As reported on by The Next Web, Google at South by Southwest this weekend gave an interesting look at its plans for Google Now. Aparna Chennapragada, Google Now’s Director of Product Management, discussed Google’s personalized predictive data service and revealed some details regarding the future of the product. Chennapragada revealed that the company soon plans to launch an open API for Google Now that will allow third-party services to integrate it into their apps.
For Google, opening up the Now API to everyone creates an interesting predicament regarding whether it should force users to use the Google version of services, or allow them to opt for third-party variants instead. In response to a question regarding this at SXSW, Chennapragada said that Google Now will track individual usage patterns, which in turn will help guide which data to show to users. Google doesn’t seem to care whether users use its built-in services or third-party data, as long as it is all interfaced in Google Now itself.
In response to wonders about how Google chooses which features to integrate into Now, Chennapragada explained that she very much takes from personal experiences in development. For instance, she revealed that a recent trip to Disneyland inspired her to start work on future support for theme park queue times.

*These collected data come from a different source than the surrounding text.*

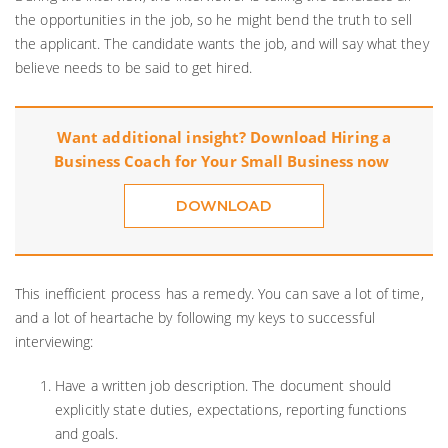
the opportunities in the job, so he might bend the truth to sell
the applicant. The candidate wants the job, and will say what they
believe needs to be said to get hired.
Want additional insight? Download
Hiring a
Business Coach for Your Small Business
now
DOWNLOAD
This inefficient process has a remedy. You can save a lot of time,
and a lot of heartache by following my keys to successful
interviewing:
Have a written job description. The document should
explicitly state duties, expectations, reporting functions
and goals.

Google, back in January, announced a partnership with 40+ developers to integrate their applications into Now. This expansion included cards from apps like The Guardian, Pandora, and Airbnb. By further expanding application support for Google Now with an open API, we could see the service open up itself to more niche markets and applications. Google’s end goal with Now is to have users spend the majority of their time getting a rundown of important information in Now, instead of jumping between individual apps. An open API will certainly aid that goal, although there is no timetable for a launch at this point.